Assigned task: Return all lines from the listing below in which the string "device" occurs.

Start of Dataset records

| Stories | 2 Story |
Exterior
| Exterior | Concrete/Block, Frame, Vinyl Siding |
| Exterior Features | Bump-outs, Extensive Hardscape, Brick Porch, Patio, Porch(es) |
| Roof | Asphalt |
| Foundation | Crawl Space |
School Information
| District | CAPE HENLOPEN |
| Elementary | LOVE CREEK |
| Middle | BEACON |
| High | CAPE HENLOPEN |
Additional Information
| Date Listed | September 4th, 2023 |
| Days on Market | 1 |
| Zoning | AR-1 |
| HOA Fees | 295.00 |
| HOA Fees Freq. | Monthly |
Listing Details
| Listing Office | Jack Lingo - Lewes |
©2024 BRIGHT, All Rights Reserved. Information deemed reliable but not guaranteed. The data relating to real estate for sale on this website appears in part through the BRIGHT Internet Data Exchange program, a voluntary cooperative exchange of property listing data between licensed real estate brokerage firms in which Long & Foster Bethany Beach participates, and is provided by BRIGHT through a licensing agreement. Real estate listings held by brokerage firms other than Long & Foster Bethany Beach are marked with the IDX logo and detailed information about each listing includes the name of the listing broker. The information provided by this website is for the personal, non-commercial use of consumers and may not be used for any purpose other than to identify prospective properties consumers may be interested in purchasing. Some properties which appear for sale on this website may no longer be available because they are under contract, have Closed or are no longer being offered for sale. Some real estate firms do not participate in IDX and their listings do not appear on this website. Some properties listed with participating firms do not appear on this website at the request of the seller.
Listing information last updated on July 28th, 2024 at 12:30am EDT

End of Dataset records
Start of Dataset records

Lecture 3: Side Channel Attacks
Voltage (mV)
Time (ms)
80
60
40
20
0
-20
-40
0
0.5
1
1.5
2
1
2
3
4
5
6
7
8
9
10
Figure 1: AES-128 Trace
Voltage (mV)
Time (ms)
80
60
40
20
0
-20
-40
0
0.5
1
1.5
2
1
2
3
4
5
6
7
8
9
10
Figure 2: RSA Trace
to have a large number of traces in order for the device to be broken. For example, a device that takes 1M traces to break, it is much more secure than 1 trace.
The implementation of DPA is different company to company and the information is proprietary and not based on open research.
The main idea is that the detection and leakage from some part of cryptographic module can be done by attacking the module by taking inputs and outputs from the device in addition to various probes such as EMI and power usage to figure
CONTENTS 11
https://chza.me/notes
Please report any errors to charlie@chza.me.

End of Dataset records

Answer:
to have a large number of traces in order for the device to be broken. For example, a device that takes 1M traces to break, it is much more secure than 1 trace.
The main idea is that the detection and leakage from some part of cryptographic module can be done by attacking the module by taking inputs and outputs from the device in addition to various probes such as EMI and power usage to figure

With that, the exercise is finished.